DATA SUPPLIED:

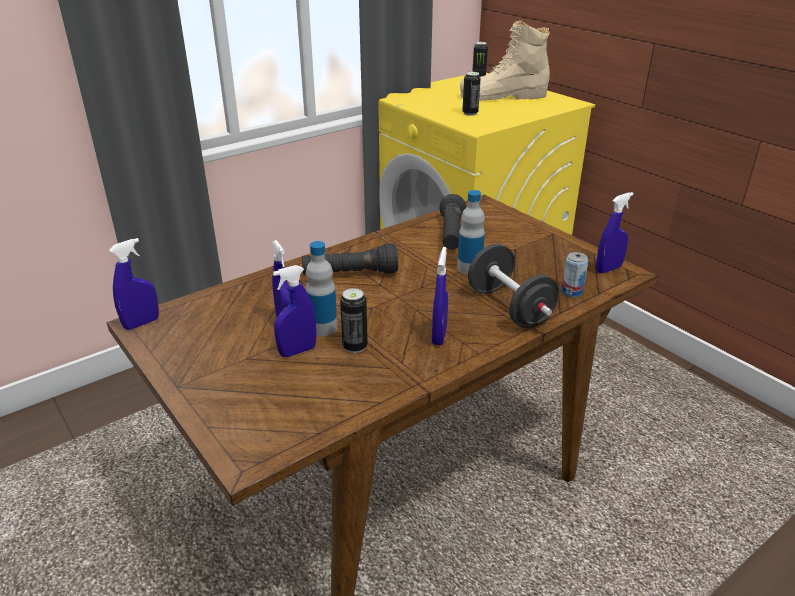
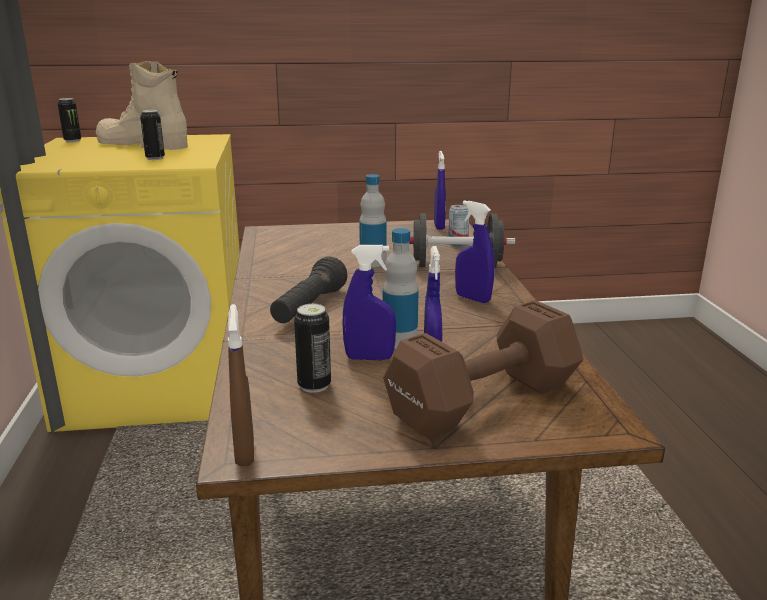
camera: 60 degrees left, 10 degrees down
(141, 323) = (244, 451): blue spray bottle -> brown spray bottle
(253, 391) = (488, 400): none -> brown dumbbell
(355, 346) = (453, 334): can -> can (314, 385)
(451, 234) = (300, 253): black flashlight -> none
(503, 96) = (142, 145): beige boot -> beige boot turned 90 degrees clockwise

---

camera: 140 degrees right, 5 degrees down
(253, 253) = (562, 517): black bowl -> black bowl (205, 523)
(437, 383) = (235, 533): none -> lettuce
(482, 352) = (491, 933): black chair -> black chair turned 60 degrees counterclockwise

* * *

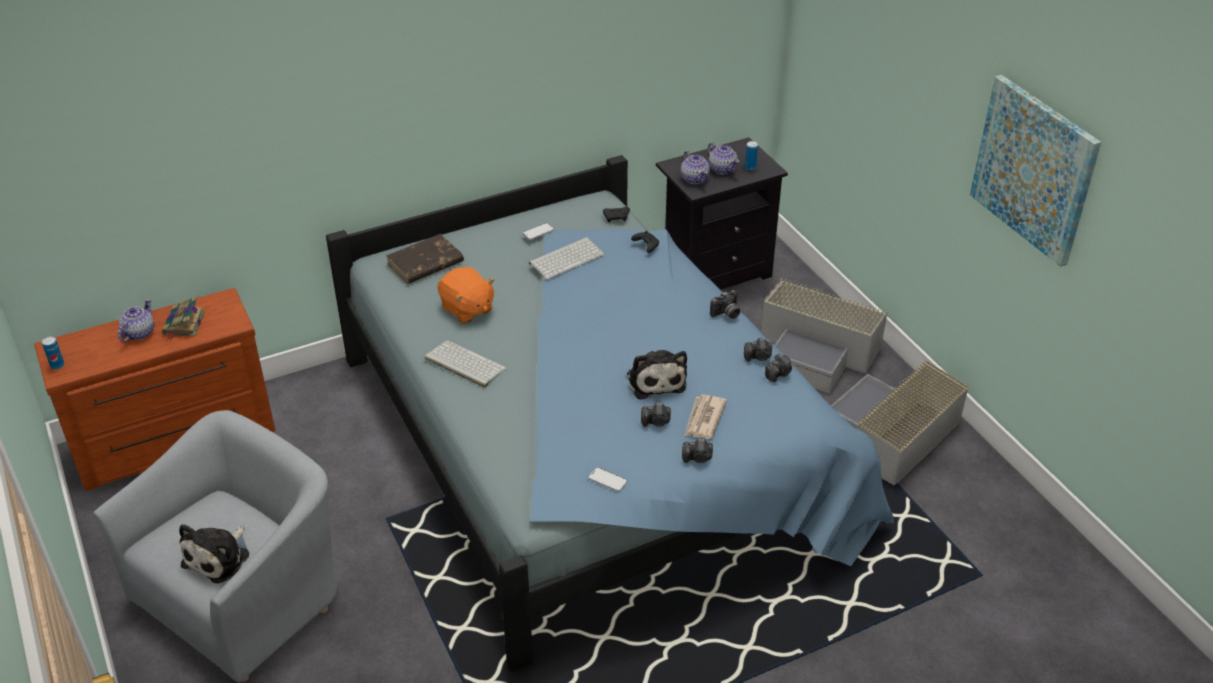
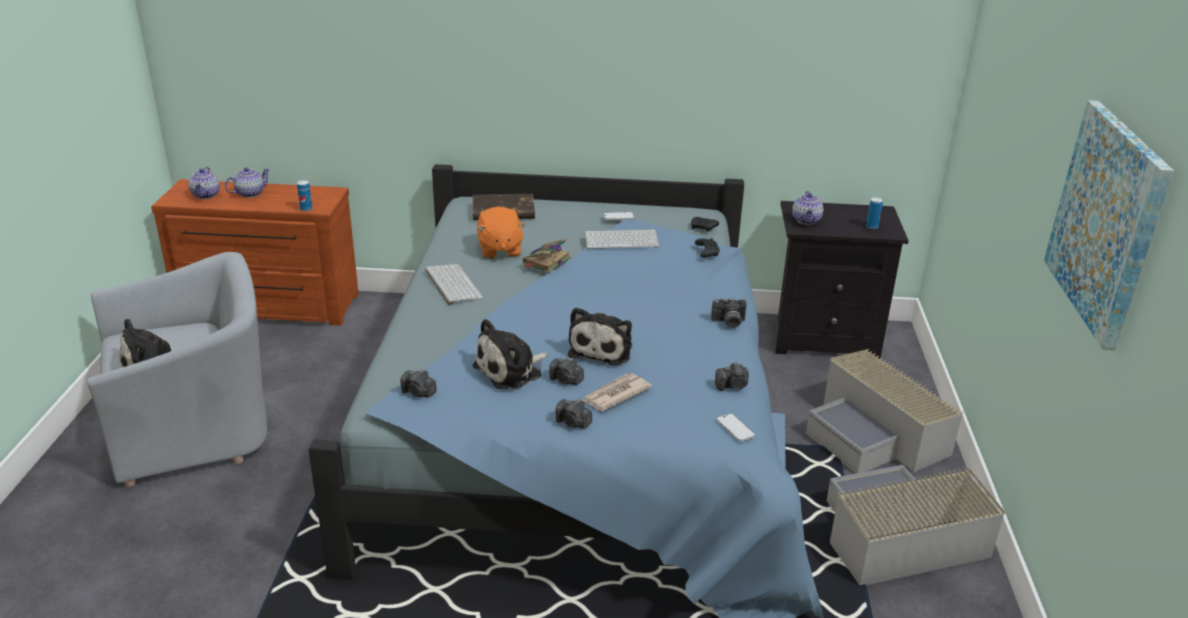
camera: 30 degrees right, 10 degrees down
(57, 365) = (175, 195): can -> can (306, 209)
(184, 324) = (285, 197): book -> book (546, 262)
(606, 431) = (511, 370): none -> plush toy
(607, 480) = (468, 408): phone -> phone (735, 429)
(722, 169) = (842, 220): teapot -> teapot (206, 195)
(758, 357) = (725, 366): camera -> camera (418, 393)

EXERCISE AIM: Quote the data above from the line containing "camera: 60 degrees left, 10 degrees down" to the line containing "(503, 96) = (142, 145): beige", inclusive, and stop.

EXPECTED ANSWER:
camera: 60 degrees left, 10 degrees down
(141, 323) = (244, 451): blue spray bottle -> brown spray bottle
(253, 391) = (488, 400): none -> brown dumbbell
(355, 346) = (453, 334): can -> can (314, 385)
(451, 234) = (300, 253): black flashlight -> none
(503, 96) = (142, 145): beige boot -> beige boot turned 90 degrees clockwise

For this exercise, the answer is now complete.